Delia meminum kopi susu yang dipesannya lalu mengatakan, “humm kopi susunya manis kayak yang membuatnya. Pagi itu Delia merasa sangat senang karena bisa berbincang dengan Edgar walaupun hanya sebentar. 
***
Dua minggu kemudian, Delia kembali masuk sekolah untuk pelaksanaan masa pengenalan lingkungan sekolah (MPLS) di SMA, sekolah dan jenjang kelas yang baru. 
“Haiii bestie akhirnya kita ketemu lagi! Gue kangen banget sama lo nih,” teriak salah satu orang dari kumpulan murid sambil berlari dan memeluk erat Delia. Delia menoleh dan langsung tersenyum, “Astaga gue kirain siapa ngagetin banget sih, ternyata lo Nay” jawab Delia membalas pelukan Nayla.  
Jahat banget sih lo, kan cuma gue yang manggil lo bestie. By the way, katanya di sekolah ini ada guru yang masih muda  terus ganteng, Del” ujar Nayla sambil senyum-senyum.Ah elah, pasti gantengnya ga bakal bisa ngalahin barista favorite gue di coffee shop jalan anggrek itu,” ucap Delia dengan nada sombong. Yeh lo mah dia terus yang lo pikirin.” 
Bel berbunyi, semua murid kelas XI dan XII serta murid calon kelas X berlarian ke lapangan. Saat menuju ke lapangan, Delia kaget ketika melihat ada Edgar sang barista di depan ruang kepala sekolah. 

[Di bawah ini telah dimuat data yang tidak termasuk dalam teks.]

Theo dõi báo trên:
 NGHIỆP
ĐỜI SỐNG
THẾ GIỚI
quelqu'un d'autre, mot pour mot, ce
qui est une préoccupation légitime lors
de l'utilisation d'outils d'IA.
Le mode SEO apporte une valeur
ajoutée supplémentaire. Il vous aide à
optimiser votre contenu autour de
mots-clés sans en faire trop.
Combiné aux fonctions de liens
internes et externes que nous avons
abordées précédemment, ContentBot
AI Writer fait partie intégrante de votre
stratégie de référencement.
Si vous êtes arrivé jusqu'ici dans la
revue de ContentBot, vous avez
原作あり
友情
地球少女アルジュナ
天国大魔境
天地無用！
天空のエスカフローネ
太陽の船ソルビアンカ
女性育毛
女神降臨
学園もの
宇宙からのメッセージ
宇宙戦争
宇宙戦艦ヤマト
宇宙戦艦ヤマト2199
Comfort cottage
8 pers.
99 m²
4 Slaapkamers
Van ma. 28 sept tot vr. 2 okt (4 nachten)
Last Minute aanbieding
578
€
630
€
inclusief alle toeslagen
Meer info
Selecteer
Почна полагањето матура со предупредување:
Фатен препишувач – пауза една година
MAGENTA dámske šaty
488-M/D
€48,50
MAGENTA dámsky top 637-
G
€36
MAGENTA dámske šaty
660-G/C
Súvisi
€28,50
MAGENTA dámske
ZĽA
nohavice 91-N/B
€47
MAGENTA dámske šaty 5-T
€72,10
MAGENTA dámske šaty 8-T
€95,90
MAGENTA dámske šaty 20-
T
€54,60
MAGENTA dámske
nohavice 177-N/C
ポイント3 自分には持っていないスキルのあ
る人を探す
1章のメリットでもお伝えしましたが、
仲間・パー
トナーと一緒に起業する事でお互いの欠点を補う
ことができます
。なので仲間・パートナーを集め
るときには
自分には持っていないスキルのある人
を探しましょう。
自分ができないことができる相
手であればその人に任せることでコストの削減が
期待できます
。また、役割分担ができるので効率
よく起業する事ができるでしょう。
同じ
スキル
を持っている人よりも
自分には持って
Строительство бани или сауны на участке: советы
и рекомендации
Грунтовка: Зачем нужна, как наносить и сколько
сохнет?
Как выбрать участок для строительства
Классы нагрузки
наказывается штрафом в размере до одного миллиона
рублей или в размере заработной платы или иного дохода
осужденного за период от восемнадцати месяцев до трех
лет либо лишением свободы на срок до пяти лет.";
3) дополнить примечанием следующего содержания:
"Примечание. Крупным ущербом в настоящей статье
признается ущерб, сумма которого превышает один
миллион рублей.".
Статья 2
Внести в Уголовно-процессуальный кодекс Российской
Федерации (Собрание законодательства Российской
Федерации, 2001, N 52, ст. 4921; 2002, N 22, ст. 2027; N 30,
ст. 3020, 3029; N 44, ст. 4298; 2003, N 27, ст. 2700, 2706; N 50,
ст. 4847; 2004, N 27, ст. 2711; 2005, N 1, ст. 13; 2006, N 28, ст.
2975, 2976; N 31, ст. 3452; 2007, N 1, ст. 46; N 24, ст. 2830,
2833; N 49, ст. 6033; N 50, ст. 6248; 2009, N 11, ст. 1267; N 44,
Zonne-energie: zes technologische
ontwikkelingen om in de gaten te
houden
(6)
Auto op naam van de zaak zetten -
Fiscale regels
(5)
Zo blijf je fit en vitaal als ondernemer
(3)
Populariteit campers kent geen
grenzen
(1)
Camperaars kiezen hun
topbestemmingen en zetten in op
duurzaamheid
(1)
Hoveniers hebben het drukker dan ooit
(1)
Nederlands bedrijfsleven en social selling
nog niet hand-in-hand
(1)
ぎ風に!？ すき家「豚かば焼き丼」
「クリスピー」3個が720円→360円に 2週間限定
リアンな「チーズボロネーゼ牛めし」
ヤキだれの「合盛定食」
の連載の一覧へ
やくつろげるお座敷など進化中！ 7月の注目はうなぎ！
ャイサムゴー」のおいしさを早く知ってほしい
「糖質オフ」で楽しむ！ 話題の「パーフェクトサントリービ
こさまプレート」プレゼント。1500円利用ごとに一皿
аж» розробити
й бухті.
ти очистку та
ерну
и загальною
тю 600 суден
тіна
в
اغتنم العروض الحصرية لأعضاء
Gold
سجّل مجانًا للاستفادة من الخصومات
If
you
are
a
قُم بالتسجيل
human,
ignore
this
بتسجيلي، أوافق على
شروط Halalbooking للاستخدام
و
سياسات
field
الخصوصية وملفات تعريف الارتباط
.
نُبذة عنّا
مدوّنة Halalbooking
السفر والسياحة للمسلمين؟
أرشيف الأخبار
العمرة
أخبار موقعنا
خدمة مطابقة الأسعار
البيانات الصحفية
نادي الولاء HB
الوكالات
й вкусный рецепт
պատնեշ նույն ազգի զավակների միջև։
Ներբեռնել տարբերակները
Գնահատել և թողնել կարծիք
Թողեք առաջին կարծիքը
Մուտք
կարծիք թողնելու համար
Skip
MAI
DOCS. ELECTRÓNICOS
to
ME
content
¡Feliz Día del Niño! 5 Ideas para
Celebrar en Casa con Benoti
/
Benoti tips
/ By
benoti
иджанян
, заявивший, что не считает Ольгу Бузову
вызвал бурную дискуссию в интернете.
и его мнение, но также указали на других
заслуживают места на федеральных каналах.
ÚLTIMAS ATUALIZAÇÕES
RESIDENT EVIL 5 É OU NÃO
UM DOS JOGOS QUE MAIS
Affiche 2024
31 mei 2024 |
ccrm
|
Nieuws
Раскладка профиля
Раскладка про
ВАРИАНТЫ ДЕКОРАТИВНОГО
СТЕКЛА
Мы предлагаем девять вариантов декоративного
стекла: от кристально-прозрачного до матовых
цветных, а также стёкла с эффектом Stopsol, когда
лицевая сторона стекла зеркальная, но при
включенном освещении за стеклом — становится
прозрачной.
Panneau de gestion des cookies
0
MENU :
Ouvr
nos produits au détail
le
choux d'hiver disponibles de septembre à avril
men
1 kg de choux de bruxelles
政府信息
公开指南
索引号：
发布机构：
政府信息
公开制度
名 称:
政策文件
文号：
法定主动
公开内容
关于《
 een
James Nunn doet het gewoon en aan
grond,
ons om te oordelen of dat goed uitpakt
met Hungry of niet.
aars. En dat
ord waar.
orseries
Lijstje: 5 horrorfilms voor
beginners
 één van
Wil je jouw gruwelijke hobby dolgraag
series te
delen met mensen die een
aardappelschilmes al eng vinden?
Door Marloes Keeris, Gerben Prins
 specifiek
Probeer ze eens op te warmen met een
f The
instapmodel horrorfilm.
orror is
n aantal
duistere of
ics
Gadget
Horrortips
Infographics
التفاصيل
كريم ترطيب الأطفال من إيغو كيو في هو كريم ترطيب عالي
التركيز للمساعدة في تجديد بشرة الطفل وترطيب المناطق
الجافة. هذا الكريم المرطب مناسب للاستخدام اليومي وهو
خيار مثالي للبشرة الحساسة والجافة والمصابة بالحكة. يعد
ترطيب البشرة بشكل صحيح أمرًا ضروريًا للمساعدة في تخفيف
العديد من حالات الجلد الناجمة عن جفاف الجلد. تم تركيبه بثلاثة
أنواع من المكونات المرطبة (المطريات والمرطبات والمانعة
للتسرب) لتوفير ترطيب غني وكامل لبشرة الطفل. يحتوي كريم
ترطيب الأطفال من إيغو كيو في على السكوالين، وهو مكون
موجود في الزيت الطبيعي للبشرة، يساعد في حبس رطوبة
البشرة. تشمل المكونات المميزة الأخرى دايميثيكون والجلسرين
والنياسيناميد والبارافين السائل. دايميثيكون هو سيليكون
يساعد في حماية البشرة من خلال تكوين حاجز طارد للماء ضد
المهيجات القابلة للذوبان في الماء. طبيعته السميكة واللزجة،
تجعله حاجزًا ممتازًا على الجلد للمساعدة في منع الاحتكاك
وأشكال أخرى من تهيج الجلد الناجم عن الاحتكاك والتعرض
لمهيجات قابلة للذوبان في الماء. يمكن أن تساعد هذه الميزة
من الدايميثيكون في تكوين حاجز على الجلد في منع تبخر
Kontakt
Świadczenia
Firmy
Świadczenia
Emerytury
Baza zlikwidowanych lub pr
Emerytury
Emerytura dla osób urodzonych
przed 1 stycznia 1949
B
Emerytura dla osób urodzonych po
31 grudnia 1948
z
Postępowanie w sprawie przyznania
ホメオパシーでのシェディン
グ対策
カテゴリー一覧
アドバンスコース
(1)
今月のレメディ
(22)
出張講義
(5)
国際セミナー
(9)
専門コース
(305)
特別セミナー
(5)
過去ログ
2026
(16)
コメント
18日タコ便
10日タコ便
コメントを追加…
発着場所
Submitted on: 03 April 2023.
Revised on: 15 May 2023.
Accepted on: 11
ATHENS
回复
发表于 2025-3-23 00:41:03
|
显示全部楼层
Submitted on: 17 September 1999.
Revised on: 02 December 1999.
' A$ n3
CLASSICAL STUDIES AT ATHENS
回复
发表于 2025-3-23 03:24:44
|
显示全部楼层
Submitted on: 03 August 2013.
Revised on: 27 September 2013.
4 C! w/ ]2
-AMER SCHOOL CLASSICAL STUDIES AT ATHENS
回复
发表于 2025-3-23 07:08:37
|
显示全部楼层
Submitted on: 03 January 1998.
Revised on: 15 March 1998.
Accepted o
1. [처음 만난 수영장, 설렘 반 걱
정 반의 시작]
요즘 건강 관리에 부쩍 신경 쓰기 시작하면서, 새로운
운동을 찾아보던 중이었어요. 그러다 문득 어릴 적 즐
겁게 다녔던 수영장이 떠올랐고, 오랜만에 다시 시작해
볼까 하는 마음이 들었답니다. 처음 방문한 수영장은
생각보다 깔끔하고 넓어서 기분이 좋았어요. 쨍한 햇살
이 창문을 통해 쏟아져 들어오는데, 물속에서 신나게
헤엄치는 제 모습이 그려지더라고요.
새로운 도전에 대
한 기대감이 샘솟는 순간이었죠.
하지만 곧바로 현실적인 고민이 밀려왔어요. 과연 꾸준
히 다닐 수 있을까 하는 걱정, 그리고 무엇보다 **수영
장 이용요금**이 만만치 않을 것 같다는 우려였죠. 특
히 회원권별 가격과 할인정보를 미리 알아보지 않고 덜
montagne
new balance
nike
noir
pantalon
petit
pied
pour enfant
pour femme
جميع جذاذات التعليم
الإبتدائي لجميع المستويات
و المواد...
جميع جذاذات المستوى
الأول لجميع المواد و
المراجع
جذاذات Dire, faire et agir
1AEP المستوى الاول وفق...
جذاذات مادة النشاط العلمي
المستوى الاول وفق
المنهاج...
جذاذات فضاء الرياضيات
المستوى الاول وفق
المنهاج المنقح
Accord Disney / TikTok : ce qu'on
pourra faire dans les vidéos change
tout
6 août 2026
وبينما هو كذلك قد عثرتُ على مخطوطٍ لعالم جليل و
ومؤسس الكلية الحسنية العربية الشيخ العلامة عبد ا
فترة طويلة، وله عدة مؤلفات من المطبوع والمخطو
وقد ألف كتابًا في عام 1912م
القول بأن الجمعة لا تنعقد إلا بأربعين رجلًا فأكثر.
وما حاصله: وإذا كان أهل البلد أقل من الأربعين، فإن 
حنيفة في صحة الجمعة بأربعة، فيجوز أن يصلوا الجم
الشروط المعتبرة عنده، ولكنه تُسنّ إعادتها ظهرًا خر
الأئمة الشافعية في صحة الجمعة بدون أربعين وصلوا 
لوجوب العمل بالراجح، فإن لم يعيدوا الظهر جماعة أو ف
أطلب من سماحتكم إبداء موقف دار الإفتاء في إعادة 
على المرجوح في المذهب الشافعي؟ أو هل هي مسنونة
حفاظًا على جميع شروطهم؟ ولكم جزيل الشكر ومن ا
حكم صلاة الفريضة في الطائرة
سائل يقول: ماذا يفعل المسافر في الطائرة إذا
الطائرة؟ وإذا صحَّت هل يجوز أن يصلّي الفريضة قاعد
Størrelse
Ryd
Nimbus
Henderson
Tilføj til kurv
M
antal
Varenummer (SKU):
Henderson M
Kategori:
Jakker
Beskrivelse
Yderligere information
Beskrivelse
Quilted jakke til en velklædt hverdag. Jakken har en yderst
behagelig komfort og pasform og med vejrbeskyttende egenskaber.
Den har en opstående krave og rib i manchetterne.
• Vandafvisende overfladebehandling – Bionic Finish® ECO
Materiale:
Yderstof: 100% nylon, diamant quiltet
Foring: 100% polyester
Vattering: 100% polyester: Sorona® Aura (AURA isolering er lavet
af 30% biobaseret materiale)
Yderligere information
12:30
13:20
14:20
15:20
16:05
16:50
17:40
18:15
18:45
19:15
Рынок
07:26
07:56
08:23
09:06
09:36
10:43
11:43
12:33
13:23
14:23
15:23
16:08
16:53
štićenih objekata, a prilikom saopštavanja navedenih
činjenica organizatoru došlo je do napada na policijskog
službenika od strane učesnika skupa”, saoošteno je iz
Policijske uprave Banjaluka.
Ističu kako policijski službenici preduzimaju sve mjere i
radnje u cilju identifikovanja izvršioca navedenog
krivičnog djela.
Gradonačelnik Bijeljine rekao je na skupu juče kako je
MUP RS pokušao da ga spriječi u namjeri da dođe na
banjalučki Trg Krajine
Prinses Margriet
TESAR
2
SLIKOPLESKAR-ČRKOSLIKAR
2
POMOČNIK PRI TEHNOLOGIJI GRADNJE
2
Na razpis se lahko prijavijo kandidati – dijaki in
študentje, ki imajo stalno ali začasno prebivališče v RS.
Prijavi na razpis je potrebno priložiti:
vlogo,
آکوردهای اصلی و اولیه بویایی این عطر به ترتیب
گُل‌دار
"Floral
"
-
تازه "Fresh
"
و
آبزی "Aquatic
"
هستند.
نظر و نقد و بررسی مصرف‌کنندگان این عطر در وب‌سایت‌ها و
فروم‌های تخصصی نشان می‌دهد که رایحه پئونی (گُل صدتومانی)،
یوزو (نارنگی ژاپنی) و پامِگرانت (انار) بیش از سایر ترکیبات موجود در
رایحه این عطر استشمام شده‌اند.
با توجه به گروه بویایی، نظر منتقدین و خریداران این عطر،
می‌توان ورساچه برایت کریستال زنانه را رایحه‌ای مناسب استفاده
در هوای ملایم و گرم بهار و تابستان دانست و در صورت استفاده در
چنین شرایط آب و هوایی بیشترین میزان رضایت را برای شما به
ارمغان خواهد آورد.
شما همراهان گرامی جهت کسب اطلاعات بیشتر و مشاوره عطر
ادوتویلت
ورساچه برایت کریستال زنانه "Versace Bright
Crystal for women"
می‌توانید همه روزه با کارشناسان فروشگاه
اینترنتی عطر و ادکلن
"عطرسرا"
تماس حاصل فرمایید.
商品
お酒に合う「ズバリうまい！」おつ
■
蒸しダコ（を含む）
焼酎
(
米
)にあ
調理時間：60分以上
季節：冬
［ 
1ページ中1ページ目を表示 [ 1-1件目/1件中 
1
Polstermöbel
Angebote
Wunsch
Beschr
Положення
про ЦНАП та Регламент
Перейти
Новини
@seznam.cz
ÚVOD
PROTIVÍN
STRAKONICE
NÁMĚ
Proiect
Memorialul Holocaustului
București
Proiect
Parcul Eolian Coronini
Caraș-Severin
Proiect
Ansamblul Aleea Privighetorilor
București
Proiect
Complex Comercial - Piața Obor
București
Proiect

Eh itu bukannya Mas Edgar kok ada di sini? Gue samperin ah,” kata Delia. Delia pikir bahwa Edgar berada di sekolah karena habis mengantarkan adiknya yang bersekolah di sini. Sesampainya di depan ruang kepala sekolah, Delia menyapa “Halo Mas Edgar, saya Delia yang sering mampir ke coffee shop masih ingat saya kah?” 
Eh halo Delia apa kabar?” jawab Edgar ramah. “Baik Mas.. Maaf Mas Edgar di sini ada keperluan apa ya? Kok ga kerja, apakah ada adiknya yang sekolah di sini?” tanya Delia.
Edgar yang mendengar itu tertawa sambil menepuk keningnya. “Delia, Delia ada-ada saja kamu. Saya ini guru Bahasa Inggris yang akan mengajar kamu di kelas nanti hahaha. Saya jadi barista itu untuk mengisi waktu libur saya kemarin.”
Kaget. Malu. Delia sudah tak bisa menahan malunya, rasanya ia ingin menghilang detik itu juga. Ternyata yang selama ini ia sukai adalah gurunya sendiri! Sungguh hal yang konyol.
“Ah iya maaf ya pak saya baru tahu sekarang, saya pamit dulu ya soalnya acara MPLS mau segera dimulai. Sampai jumpa pak!” ujar Delia gugup sambil membungkukkan badannya dan meletakan tangannya di dada. “Okay Delia, jawab Pak Edgar melambaikan tangan.
**
Hari itu menjadi hari paling memalukan bagi Delia. Ia malu pada Pak Edgar dan malu juga pada dirinya sendiri. Dia berpikir kok bisa seorang remaja kelas 1 SMA itu menyukai seseorang yang ternyata adalah gurunya sendiri? 
Walaupun sebenarnya suka adalah hal yang wajar, namun Delia menganggap yang kali ini bukan hal yang wajar. Di balik itu, Delia merasa senang karena bisa lebih dulu mengetahui gurunya yang ganteng itu di coffee shop, terlebih sekarang dia bisa memandangnya setiap hari!